When Google Reader announced it was shutting down I noticed a specific trend in the commentary that followed. It was a particular portion of the “RSS is dead” crowd. But it wasn’t just that they were predicting the death of RSS because of Reader shutting down, they were promoting the idea of actively killing it by removing support for RSS feeds from their sites.

I couldn’t figure out the motivation behind this. Their various CMSs already took care of generating feeds for these authors, meaning they had to go through more work to disable feeds than to continue to support them.

The alternative they proposed was to subscribe via email. I was lost on why they wanted to pick one over the other, when doing both was perfectly reasonable. There was a common thread that I saw in this particular group, they tended to be marketing people.

Then I came across a post by Andrew Chen,
RSS, I quit you. Please subscribe to email updates for this blog instead
:

I have 10,000s of subscribers on my RSS feed right now, and I wish I had gotten them all on email instead.

Then it became clear. They were disappointed that they didn’t own their subscribers. Services like Feedburner and Google Reader had lulled them into the idea that they had a hold on their subscribers, when they really didn’t. At least not in the same way that having their email address does.

Demanding email addresses in order to get updates from your site is a loosing position. Give people the option to use which ever method works best for them and they will be much happier.

7 replies on “Why Marketing People Don’t Like RSS Feeds”

This is exactly the reasoning behind subtome (http://subtome.com) : let the subscriber pick their tool and they’ll be more faithful to your content!

I know I asked you before, but maybe in regards of this post your opinion changed?

Does subtome.com support subscribing via email as well?

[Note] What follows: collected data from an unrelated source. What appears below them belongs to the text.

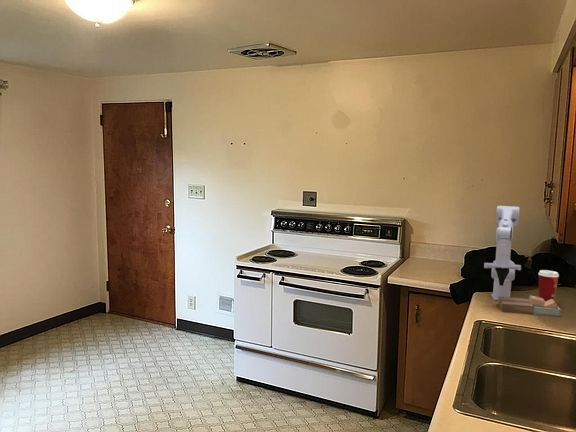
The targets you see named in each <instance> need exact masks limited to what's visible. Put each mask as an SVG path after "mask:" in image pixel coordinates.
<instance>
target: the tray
mask: <svg viewBox="0 0 576 432" xmlns="http://www.w3.org/2000/svg"><path fill="white" fill-rule="evenodd" d="M532 305H533V306H534V310H533V315H539V316H549V317H561V312H562V310H561V308H560V307H559V306H558V307H557V308H555V309H553V308H543V307H542V306H538V305H534V304H532Z"/></svg>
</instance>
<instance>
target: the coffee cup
mask: <svg viewBox="0 0 576 432" xmlns="http://www.w3.org/2000/svg"><path fill="white" fill-rule="evenodd" d="M537 275H538V297H540V298H543V299H544V300H545V302H546V301H548V300H550V299H553V300H554V301H556V300H555V299H556V295H557V293H556V292H557V287H558V280H559V277H560V274H559V272H557V271H554V270H548V269H540V270H539V272H538V274H537Z"/></svg>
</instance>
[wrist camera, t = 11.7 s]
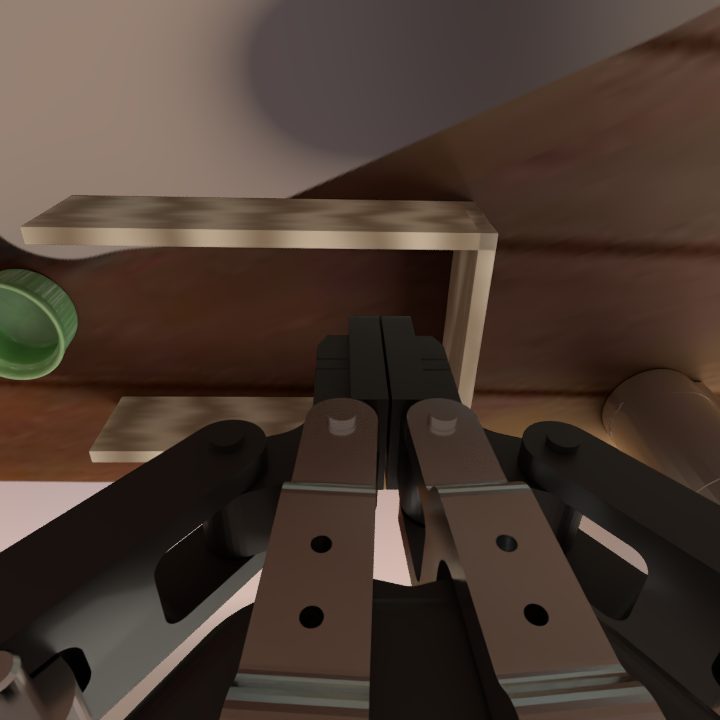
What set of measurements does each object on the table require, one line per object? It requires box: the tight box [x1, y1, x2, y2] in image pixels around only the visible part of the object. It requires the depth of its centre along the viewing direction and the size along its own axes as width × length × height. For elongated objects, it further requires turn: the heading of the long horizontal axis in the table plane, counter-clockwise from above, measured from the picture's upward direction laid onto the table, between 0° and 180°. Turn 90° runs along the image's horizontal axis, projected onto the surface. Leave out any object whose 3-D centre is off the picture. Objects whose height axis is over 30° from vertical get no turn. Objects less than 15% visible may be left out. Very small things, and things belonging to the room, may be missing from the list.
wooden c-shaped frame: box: [20, 195, 498, 462], centre depth 45 cm, size 32×20×8 cm, turn 89°
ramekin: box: [0, 269, 78, 380], centre depth 46 cm, size 9×9×4 cm
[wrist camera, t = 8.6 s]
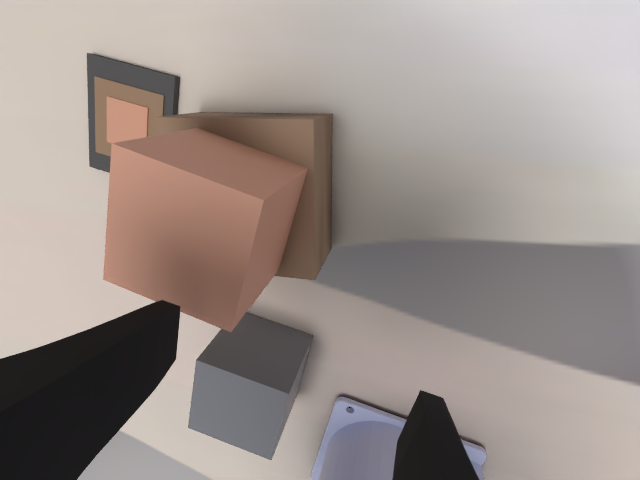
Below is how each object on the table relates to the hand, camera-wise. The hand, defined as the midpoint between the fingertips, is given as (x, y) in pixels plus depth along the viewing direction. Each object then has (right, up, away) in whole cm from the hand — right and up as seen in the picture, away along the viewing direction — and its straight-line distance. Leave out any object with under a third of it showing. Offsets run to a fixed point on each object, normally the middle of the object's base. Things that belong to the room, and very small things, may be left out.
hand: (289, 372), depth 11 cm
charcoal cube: (-2, -3, +14) cm, 14 cm away
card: (-9, +10, +10) cm, 17 cm away
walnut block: (-2, +7, +10) cm, 12 cm away
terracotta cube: (-3, +6, +6) cm, 8 cm away
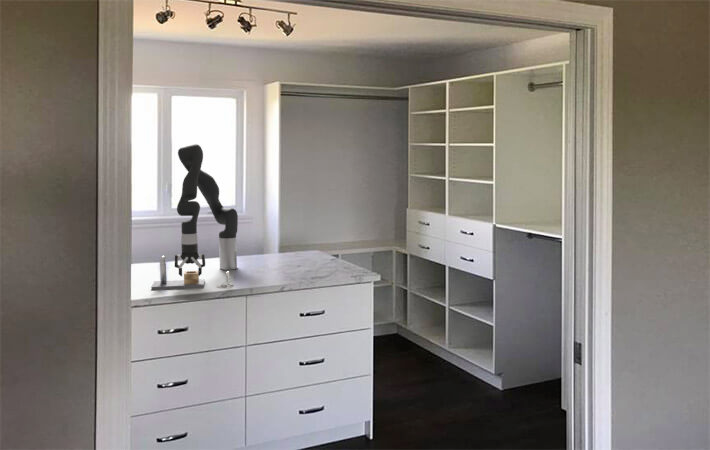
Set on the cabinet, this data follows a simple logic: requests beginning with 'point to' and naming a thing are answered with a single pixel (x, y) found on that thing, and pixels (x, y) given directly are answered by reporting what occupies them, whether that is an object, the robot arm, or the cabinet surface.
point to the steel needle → (163, 270)
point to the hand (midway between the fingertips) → (190, 275)
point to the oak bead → (191, 277)
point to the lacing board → (176, 285)
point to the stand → (227, 282)
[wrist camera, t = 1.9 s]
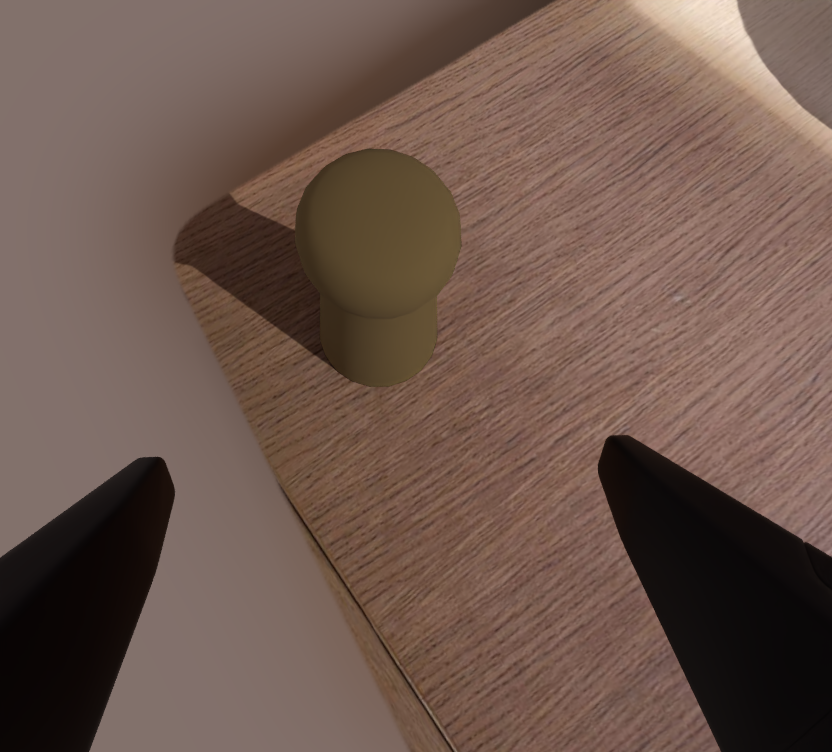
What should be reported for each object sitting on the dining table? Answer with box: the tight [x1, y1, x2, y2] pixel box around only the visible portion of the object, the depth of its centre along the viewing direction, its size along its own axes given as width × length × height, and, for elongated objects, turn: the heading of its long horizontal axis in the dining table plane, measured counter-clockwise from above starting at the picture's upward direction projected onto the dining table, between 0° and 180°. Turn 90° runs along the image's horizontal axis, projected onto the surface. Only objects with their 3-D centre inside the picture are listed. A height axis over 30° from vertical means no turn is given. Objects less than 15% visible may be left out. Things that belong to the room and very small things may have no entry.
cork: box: [295, 149, 461, 387], centre depth 18 cm, size 6×6×11 cm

For folks who are actively trying to kill off feeds, not having email subscription support would be a non-starter.

So, we chose explictly to focus on services (apps) rather than channels (email, IM, web… etc), but yes, SubToMe is perfectly compatible with apps like http://blogtrottr.com/ for example which do send RSS via email.
I wish I could integrate with the WP reader too, because I know you can pick Email notifications (and even IM iirc!), but there is no way to currently redirect the user to a ‘subscribe page’ directly. The user has to manually enter the url in http://wordpress.com/#!/read/edit/ which is sad. I wish there was something like http://wordpress.com/#!/read/edit/?url=https://josephscott.org/feed/ which would just prefill the url field. Let me know if you can help 🙂

Julien

Thanks Joseph 🙂 Also, if you dive in the reader’s code, please, think about adding PubSubHubbub support on the subscriber side! I’m more than happy to help…

I think the attitude of the “RSS Is Dead” people that bothers me the most is trying to “own” your subscribers. If you write good content, they will come, but you have to make it easy for them. I wouldn’t say RSS is easy. It seems to be a power user type of thing, but making it difficult for any of your readers is counterproductive.

Hello, marketing people…

You don’t own your subscribers. They are PEOPLE. Stop trying to own them and make them feel like they own YOU. If you aren’t writing something that gets them to come back, then you lost them with or without an email address.